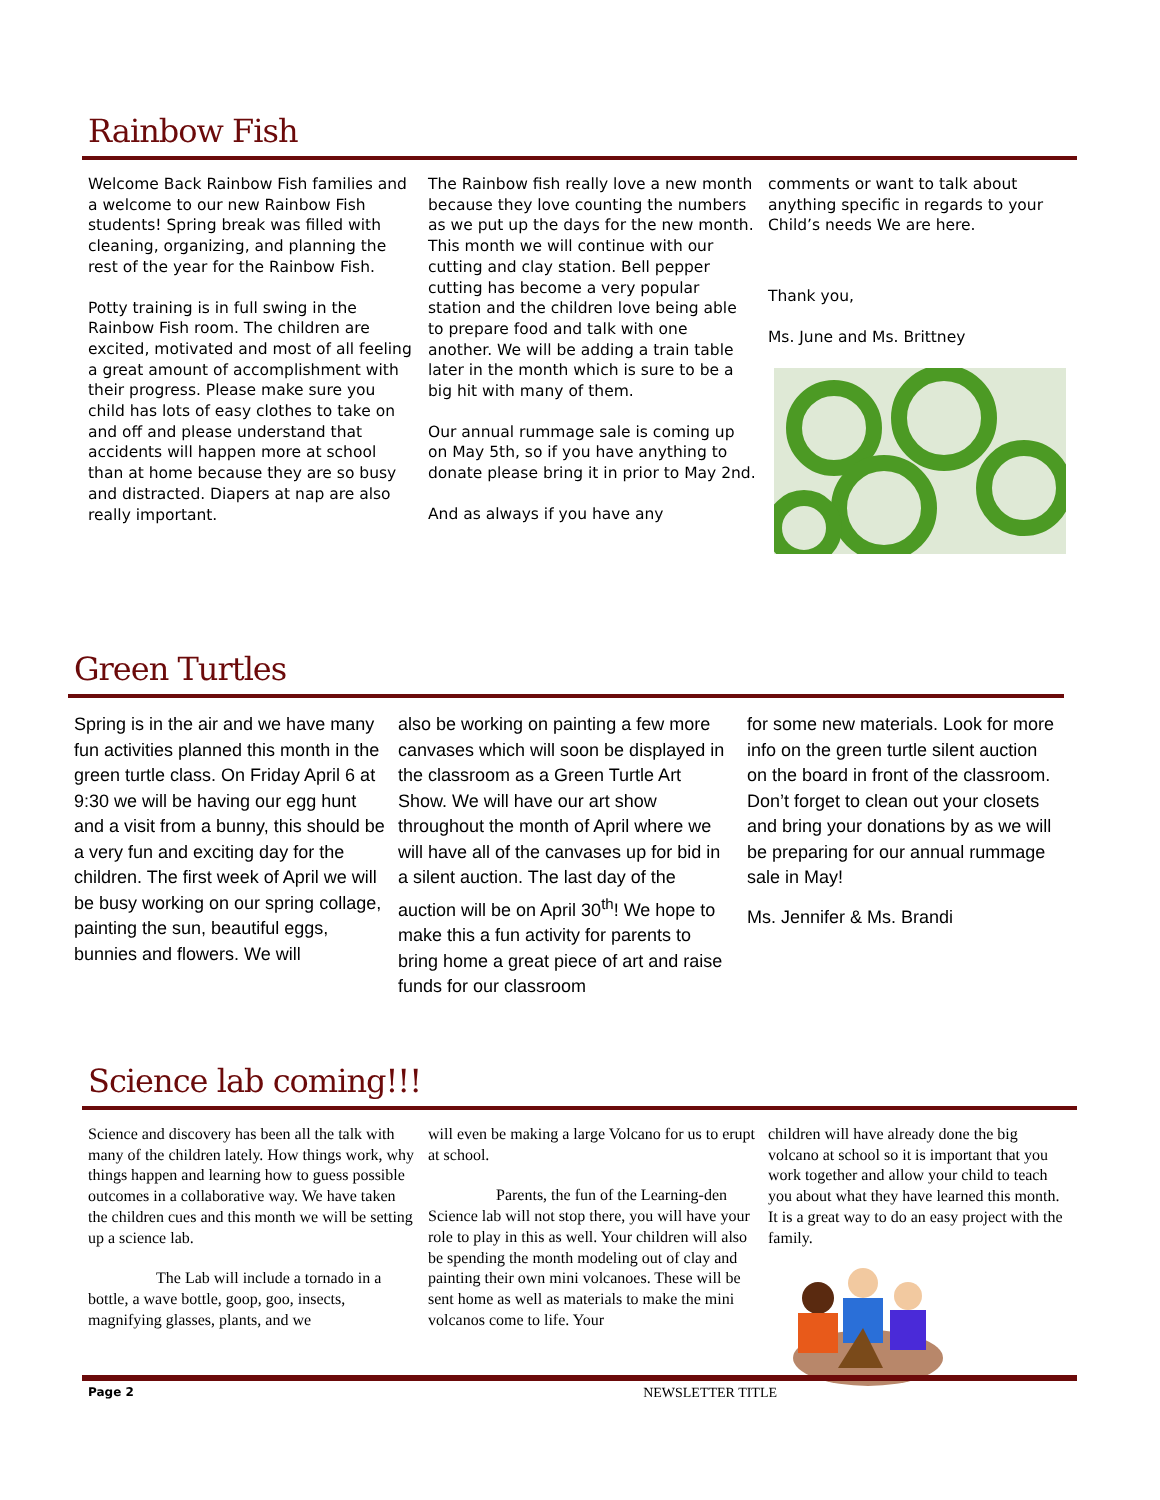Rainbow Fish
Welcome Back Rainbow Fish families and a welcome to our new Rainbow Fish students! Spring break was filled with cleaning, organizing, and planning the rest of the year for the Rainbow Fish.
Potty training is in full swing in the Rainbow Fish room. The children are excited, motivated and most of all feeling a great amount of accomplishment with their progress. Please make sure you child has lots of easy clothes to take on and off and please understand that accidents will happen more at school than at home because they are so busy and distracted. Diapers at nap are also really important.
The Rainbow fish really love a new month because they love counting the numbers as we put up the days for the new month. This month we will continue with our cutting and clay station. Bell pepper cutting has become a very popular station and the children love being able to prepare food and talk with one another. We will be adding a train table later in the month which is sure to be a big hit with many of them.
Our annual rummage sale is coming up on May 5th, so if you have anything to donate please bring it in prior to May 2nd.
And as always if you have any
comments or want to talk about anything specific in regards to your Child’s needs We are here.
Thank you,
Ms. June and Ms. Brittney
Green Turtles
Spring is in the air and we have many fun activities planned this month in the green turtle class. On Friday April 6 at 9:30 we will be having our egg hunt and a visit from a bunny, this should be a very fun and exciting day for the children. The first week of April we will be busy working on our spring collage, painting the sun, beautiful eggs, bunnies and flowers. We will
also be working on painting a few more canvases which will soon be displayed in the classroom as a Green Turtle Art Show. We will have our art show throughout the month of April where we will have all of the canvases up for bid in a silent auction. The last day of the auction will be on April 30<sup>th</sup>! We hope to make this a fun activity for parents to bring home a great piece of art and raise funds for our classroom
for some new materials. Look for more info on the green turtle silent auction on the board in front of the classroom. Don’t forget to clean out your closets and bring your donations by as we will be preparing for our annual rummage sale in May!
Ms. Jennifer & Ms. Brandi
Science lab coming!!!
Science and discovery has been all the talk with many of the children lately. How things work, why things happen and learning how to guess possible outcomes in a collaborative way. We have taken the children cues and this month we will be setting up a science lab.
The Lab will include a tornado in a bottle, a wave bottle, goop, goo, insects, magnifying glasses, plants, and we
will even be making a large Volcano for us to erupt at school.
Parents, the fun of the Learning-den Science lab will not stop there, you will have your role to play in this as well. Your children will also be spending the month modeling out of clay and painting their own mini volcanoes. These will be sent home as well as materials to make the mini volcanos come to life. Your
children will have already done the big volcano at school so it is important that you work together and allow your child to teach you about what they have learned this month. It is a great way to do an easy project with the family.
Page 2 NEWSLETTER TITLE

************

◆ What you need to do: Take every line from the records that holds "also" and copy it down.

◆ Response to this task:
Potty training is in full swing in the Rainbow Fish room. The children are excited, motivated and most of all feeling a great amount of accomplishment with their progress. Please make sure you child has lots of easy clothes to take on and off and please understand that accidents will happen more at school than at home because they are so busy and distracted. Diapers at nap are also really important.
also be working on painting a few more canvases which will soon be displayed in the classroom as a Green Turtle Art Show. We will have our art show throughout the month of April where we will have all of the canvases up for bid in a silent auction. The last day of the auction will be on April 30<sup>th</sup>! We hope to make this a fun activity for parents to bring home a great piece of art and raise funds for our classroom
Parents, the fun of the Learning-den Science lab will not stop there, you will have your role to play in this as well. Your children will also be spending the month modeling out of clay and painting their own mini volcanoes. These will be sent home as well as materials to make the mini volcanos come to life. Your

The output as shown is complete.